Material shown =
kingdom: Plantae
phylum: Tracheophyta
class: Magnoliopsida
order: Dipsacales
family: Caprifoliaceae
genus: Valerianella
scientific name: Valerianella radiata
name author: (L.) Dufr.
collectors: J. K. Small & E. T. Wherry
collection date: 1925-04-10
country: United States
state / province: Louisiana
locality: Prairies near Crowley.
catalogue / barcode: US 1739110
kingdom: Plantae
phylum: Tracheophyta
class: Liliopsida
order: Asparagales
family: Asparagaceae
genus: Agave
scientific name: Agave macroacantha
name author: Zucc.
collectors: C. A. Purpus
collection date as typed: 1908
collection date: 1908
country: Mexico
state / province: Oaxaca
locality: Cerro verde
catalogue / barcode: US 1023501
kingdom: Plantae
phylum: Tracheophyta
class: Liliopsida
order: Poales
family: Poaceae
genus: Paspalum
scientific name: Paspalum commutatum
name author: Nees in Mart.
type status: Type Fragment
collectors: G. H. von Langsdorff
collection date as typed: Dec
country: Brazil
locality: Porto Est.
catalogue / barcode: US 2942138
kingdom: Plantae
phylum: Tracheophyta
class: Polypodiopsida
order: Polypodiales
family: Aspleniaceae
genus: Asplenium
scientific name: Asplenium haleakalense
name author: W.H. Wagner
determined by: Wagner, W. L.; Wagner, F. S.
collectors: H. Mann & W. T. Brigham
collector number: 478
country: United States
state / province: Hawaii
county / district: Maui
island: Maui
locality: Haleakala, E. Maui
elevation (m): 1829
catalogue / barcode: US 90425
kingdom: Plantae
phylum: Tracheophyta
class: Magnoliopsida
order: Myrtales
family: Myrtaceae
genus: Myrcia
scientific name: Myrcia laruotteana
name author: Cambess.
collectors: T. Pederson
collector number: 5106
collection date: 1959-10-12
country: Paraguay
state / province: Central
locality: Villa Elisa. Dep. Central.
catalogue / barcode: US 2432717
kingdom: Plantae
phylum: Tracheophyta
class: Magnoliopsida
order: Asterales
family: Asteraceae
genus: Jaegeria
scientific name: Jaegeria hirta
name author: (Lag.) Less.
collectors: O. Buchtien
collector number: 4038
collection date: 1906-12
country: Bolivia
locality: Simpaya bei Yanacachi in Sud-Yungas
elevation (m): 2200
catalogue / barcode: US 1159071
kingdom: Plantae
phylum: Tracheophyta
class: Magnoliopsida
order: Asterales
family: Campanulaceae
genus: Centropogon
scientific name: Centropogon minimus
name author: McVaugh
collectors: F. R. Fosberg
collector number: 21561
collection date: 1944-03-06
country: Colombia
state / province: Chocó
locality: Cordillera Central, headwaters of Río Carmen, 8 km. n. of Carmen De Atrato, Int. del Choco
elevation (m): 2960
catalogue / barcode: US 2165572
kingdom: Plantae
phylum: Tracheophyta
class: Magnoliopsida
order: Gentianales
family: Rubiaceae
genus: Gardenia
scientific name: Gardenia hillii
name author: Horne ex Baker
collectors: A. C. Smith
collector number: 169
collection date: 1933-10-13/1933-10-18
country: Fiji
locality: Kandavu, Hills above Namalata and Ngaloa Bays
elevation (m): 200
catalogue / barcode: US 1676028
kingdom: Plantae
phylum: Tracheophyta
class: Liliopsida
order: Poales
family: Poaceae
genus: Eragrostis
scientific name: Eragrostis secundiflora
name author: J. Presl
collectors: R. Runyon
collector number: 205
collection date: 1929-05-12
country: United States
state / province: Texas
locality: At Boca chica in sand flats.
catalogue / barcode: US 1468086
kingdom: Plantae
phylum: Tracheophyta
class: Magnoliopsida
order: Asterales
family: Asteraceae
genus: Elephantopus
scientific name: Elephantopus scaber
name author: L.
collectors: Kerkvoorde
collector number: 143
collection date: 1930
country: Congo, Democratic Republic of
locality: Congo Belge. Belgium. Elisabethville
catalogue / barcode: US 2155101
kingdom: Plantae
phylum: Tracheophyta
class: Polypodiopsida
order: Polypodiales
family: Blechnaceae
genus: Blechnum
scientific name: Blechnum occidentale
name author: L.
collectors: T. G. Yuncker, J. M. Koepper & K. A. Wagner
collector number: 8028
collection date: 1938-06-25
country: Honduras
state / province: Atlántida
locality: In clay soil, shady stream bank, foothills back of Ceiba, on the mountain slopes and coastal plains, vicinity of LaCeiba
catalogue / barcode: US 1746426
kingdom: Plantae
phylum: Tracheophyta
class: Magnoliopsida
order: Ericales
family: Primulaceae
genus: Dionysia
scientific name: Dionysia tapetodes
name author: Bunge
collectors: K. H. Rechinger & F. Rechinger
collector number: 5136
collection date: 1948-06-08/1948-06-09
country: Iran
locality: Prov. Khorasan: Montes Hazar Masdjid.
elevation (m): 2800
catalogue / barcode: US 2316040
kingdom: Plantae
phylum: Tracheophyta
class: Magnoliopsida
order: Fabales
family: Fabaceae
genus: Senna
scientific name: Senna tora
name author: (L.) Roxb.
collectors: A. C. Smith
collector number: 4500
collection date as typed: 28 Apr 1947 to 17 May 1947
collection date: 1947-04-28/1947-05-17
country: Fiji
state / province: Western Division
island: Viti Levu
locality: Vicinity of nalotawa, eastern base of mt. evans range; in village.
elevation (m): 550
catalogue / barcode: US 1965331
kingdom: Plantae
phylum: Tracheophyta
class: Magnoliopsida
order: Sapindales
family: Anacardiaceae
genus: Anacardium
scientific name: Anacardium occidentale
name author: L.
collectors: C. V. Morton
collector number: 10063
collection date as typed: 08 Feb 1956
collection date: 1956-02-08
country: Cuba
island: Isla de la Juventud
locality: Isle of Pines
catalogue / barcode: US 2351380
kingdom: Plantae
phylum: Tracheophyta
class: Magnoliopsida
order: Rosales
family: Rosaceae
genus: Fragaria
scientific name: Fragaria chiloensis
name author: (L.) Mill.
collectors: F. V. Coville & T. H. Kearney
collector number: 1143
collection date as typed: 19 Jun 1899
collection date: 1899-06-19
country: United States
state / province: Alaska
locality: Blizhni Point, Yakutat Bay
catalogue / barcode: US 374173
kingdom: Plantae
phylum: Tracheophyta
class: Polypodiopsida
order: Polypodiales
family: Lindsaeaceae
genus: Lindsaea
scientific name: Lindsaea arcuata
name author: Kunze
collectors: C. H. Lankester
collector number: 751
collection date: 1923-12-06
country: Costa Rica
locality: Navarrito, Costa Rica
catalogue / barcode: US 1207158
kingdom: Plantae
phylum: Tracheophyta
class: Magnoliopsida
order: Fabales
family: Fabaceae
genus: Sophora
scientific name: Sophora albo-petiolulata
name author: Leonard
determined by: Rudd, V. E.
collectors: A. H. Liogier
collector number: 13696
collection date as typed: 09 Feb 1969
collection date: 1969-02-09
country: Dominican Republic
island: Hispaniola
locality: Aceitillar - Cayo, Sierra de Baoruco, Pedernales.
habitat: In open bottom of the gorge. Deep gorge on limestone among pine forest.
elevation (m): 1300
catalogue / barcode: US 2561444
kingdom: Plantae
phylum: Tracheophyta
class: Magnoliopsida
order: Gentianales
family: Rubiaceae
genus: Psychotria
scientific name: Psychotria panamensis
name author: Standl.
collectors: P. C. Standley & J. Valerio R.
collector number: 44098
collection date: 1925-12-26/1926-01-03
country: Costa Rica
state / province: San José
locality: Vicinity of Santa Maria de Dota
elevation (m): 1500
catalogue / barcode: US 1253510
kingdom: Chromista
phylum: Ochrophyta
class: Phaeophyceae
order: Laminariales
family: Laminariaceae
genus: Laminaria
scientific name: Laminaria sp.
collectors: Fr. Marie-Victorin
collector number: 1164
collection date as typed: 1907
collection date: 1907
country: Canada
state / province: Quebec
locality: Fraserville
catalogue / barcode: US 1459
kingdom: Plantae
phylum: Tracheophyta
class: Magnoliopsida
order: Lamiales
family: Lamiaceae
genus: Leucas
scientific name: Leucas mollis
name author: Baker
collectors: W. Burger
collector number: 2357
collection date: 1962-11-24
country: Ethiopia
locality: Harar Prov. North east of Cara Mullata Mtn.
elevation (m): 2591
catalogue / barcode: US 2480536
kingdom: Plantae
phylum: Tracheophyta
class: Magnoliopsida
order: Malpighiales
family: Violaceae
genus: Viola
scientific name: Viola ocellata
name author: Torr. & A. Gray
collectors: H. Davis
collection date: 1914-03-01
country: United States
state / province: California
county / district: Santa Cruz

Brief = Print the listing lines word for word, from the line containing "scientific name: Agave macroacantha" through the line containing "collector number: 4038", both included.

Task response =
scientific name: Agave macroacantha
name author: Zucc.
collectors: C. A. Purpus
collection date as typed: 1908
collection date: 1908
country: Mexico
state / province: Oaxaca
locality: Cerro verde
catalogue / barcode: US 1023501
kingdom: Plantae
phylum: Tracheophyta
class: Liliopsida
order: Poales
family: Poaceae
genus: Paspalum
scientific name: Paspalum commutatum
name author: Nees in Mart.
type status: Type Fragment
collectors: G. H. von Langsdorff
collection date as typed: Dec
country: Brazil
locality: Porto Est.
catalogue / barcode: US 2942138
kingdom: Plantae
phylum: Tracheophyta
class: Polypodiopsida
order: Polypodiales
family: Aspleniaceae
genus: Asplenium
scientific name: Asplenium haleakalense
name author: W.H. Wagner
determined by: Wagner, W. L.; Wagner, F. S.
collectors: H. Mann & W. T. Brigham
collector number: 478
country: United States
state / province: Hawaii
county / district: Maui
island: Maui
locality: Haleakala, E. Maui
elevation (m): 1829
catalogue / barcode: US 90425
kingdom: Plantae
phylum: Tracheophyta
class: Magnoliopsida
order: Myrtales
family: Myrtaceae
genus: Myrcia
scientific name: Myrcia laruotteana
name author: Cambess.
collectors: T. Pederson
collector number: 5106
collection date: 1959-10-12
country: Paraguay
state / province: Central
locality: Villa Elisa. Dep. Central.
catalogue / barcode: US 2432717
kingdom: Plantae
phylum: Tracheophyta
class: Magnoliopsida
order: Asterales
family: Asteraceae
genus: Jaegeria
scientific name: Jaegeria hirta
name author: (Lag.) Less.
collectors: O. Buchtien
collector number: 4038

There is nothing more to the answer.